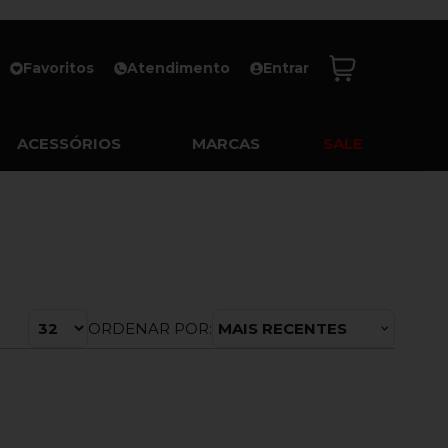
Favoritos
Atendimento
Entrar
ACESSÓRIOS
MARCAS
SALE
ORDENAR POR:
MAIS RECENTES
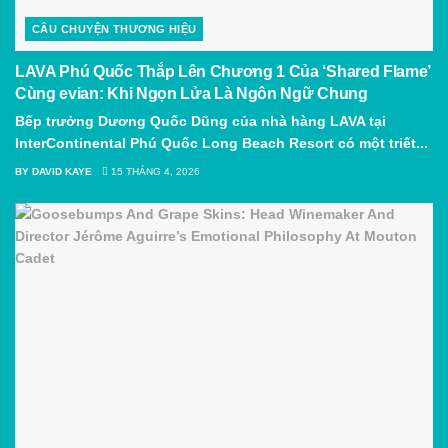
CÂU CHUYỆN THƯƠNG HIỆU
LAVA Phú Quốc Thắp Lên Chương 1 Của ‘Shared Flame’
Cùng evian: Khi Ngọn Lửa Là Ngôn Ngữ Chung
Bếp trưởng Dương Quốc Dũng của nhà hàng LAVA tại
InterContinental Phú Quốc Long Beach Resort có một triết...
BY
DAVID KAYE
15 THÁNG 4, 2026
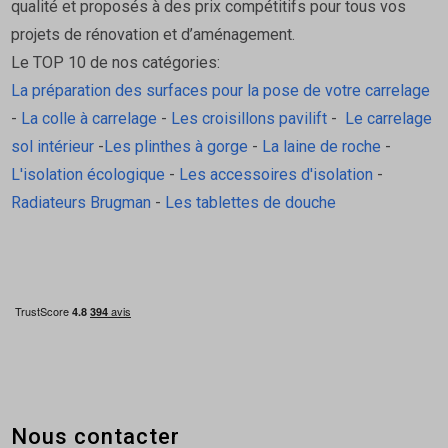
qualité et proposés à des prix compétitifs pour tous vos
projets de rénovation et d’aménagement.
Le TOP 10 de nos catégories:
La préparation des surfaces pour la pose de votre carrelage
-
La colle à carrelage
-
Les croisillons pavilift
-
Le carrelage
sol intérieur
-
Les plinthes à gorge
-
La laine de roche
-
L'isolation écologique
-
Les accessoires d'isolation
-
Radiateurs Brugman
-
Les tablettes de douche
Nous contacter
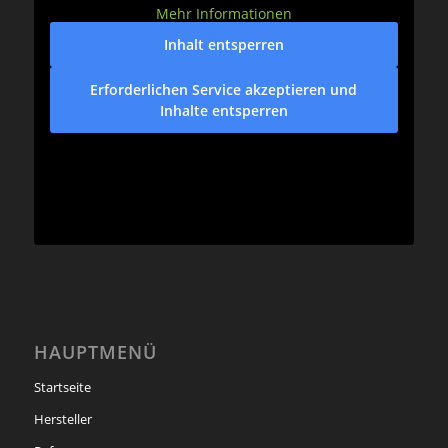
Mehr Informationen
Inhalt entsperren
Erforderlichen Service akzeptieren und
Inhalte entsperren
HAUPTMENÜ
Startseite
Hersteller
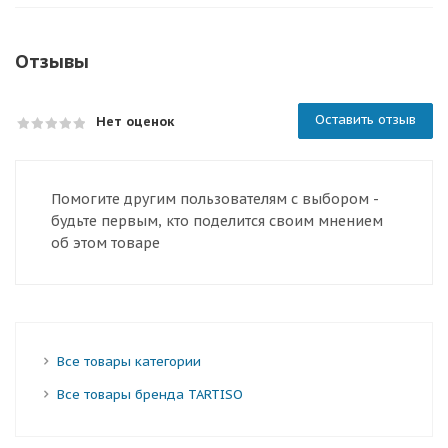
Отзывы
Оставить отзыв
Нет оценок
Помогите другим пользователям с выбором -
будьте первым, кто поделится своим мнением
об этом товаре
Все товары категории
Все товары бренда TARTISO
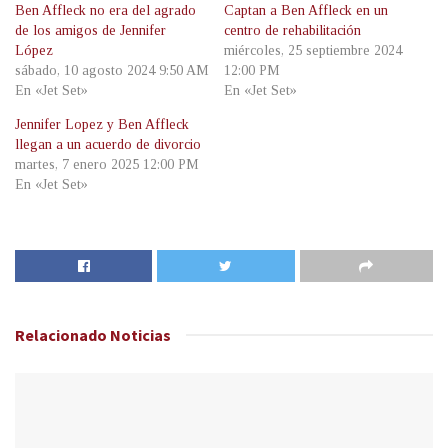
Ben Affleck no era del agrado
Captan a Ben Affleck en un
de los amigos de Jennifer
centro de rehabilitación
López
miércoles, 25 septiembre 2024
sábado, 10 agosto 2024 9:50 AM
12:00 PM
En «Jet Set»
En «Jet Set»
Jennifer Lopez y Ben Affleck
llegan a un acuerdo de divorcio
martes, 7 enero 2025 12:00 PM
En «Jet Set»
Relacionado
Noticias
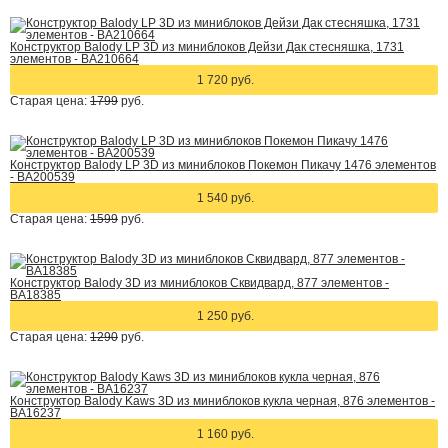
Конструктор Balody LP 3D из миниблоков Дейзи Дак стесняшка, 1731
элементов - BA210664
1 720 руб.
Старая цена:
1799
руб.
Конструктор Balody LP 3D из миниблоков Покемон Пикачу 1476 элементов
- BA200539
1 540 руб.
Старая цена:
1599
руб.
Конструктор Balody 3D из миниблоков Сквидвард, 877 элементов -
BA18385
1 250 руб.
Старая цена:
1290
руб.
Конструктор Balody Kaws 3D из миниблоков кукла черная, 876 элементов -
BA16237
1 160 руб.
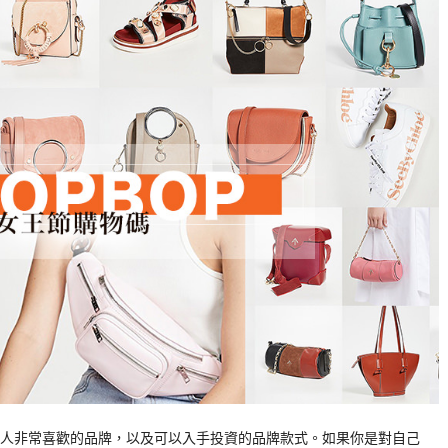
人非常喜歡的品牌，以及可以入手投資的品牌款式。如果你是對自己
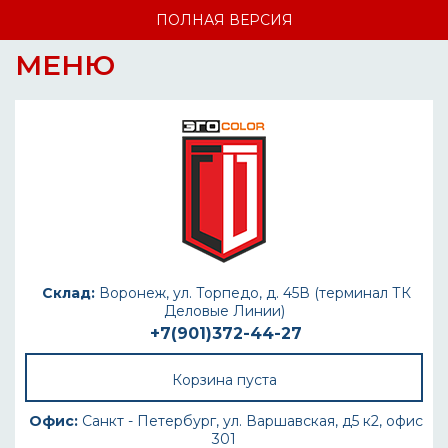
ПОЛНАЯ ВЕРСИЯ
МЕНЮ
Склад:
Воронеж, ул. Торпедо, д. 45В (терминал ТК
Деловые Линии)
+7(901)372-44-27
Корзина пуста
Офис:
Санкт - Петербург, ул. Варшавская, д5 к2, офис
301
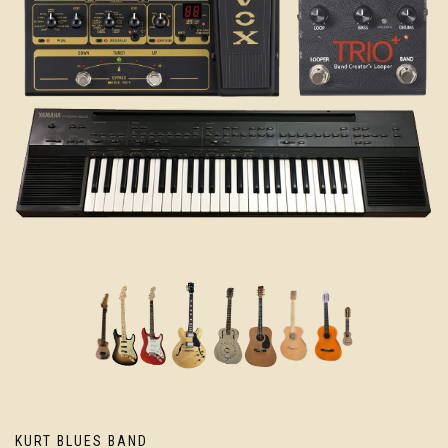
KURT BLUES BAND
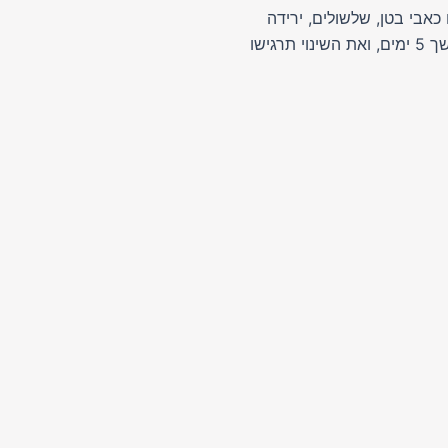
אבי בטן, שלשולים, ירידה
במשקל ועייפות. הטיפול הטבעי במחלת הקרוהן באמצעות CLEAN PARNONA כולל שתיית כוס אחת של משקה צמחים בכל בוקר במשך 5 ימים, ואת השינוי תרגישו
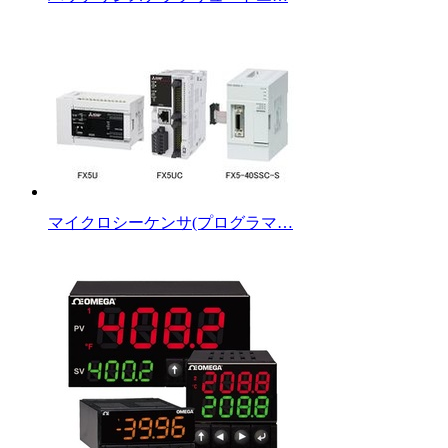
マイクロシーケンサ(プログラマ…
◇ ◇ ◇
- What you are asked to do
Show, from the material above, each line that includes the string "Balody".

- Solution to the problem
Конструктор Balody LP 3D из миниблоков Дейзи Дак стесняшка, 1731
Конструктор Balody LP 3D из миниблоков Покемон Пикачу 1476 элементов
Конструктор Balody 3D из миниблоков Сквидвард, 877 элементов -
Конструктор Balody Kaws 3D из миниблоков кукла черная, 876 элементов -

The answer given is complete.